#### Pictures paired with their source code
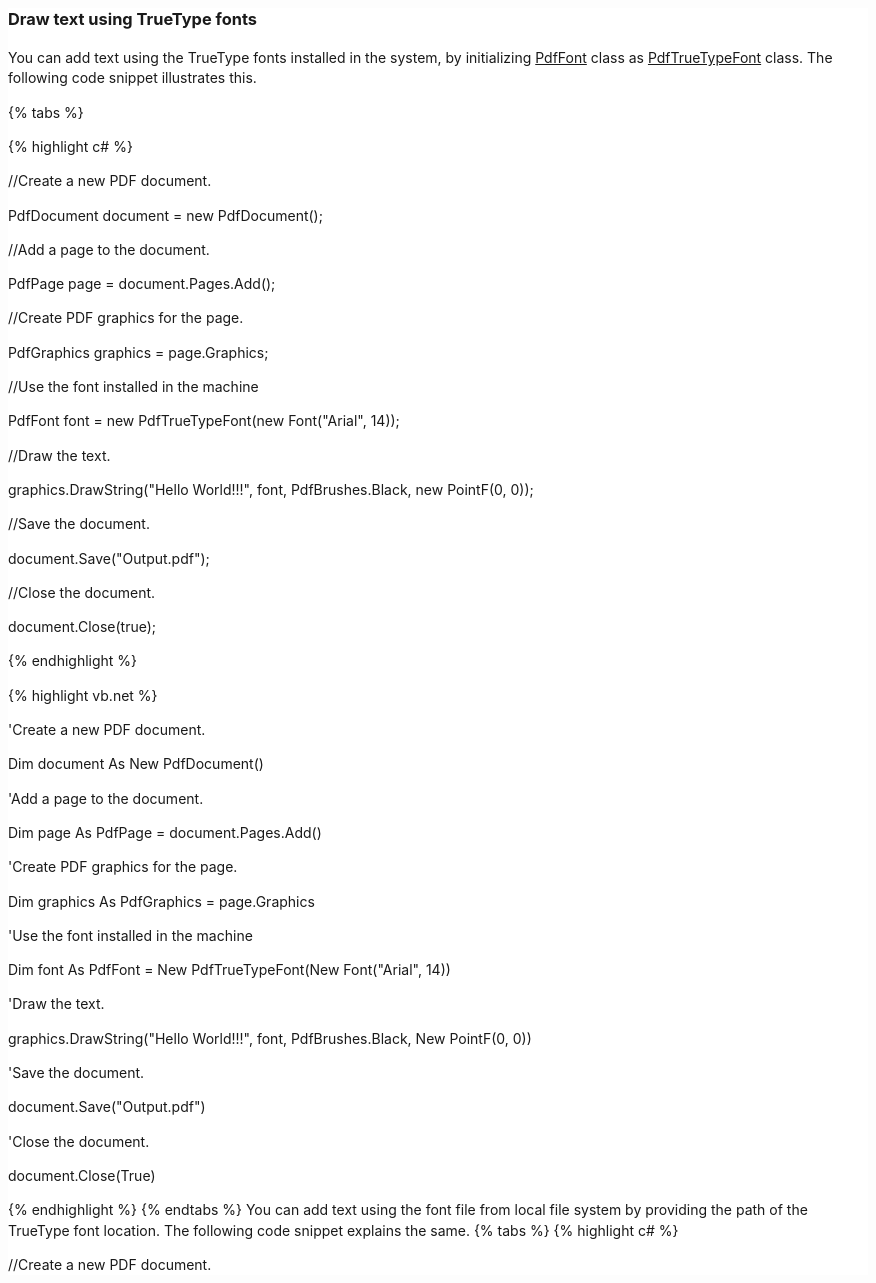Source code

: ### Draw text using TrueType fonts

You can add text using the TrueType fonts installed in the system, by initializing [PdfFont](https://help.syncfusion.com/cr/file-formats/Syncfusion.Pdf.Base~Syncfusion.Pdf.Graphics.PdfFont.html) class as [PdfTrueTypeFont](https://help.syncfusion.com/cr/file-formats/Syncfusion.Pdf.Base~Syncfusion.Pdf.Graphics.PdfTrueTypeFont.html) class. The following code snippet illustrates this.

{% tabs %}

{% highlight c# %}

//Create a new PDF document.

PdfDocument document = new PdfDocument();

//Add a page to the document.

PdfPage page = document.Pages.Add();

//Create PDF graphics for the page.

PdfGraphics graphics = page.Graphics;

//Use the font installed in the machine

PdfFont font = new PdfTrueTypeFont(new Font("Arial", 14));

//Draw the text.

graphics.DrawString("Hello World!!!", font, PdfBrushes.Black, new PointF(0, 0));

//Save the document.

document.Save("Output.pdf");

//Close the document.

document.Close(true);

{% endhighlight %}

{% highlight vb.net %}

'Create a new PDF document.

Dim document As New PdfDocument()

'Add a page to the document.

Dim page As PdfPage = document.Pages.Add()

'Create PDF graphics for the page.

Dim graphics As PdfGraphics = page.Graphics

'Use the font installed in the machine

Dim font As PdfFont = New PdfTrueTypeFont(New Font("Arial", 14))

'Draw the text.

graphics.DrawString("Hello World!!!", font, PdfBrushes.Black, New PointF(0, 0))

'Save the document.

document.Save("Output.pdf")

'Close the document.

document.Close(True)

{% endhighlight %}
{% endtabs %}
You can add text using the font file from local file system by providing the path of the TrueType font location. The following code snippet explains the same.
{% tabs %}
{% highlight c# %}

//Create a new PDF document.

#### WORK TO BE COMPLETED
Show every line in the records that contains the string "PdfBrushes". Case counts, so match uppercase and lowercase letters exactly.

#### YOUR RESPONSE
graphics.DrawString("Hello World!!!", font, PdfBrushes.Black, new PointF(0, 0));
graphics.DrawString("Hello World!!!", font, PdfBrushes.Black, New PointF(0, 0))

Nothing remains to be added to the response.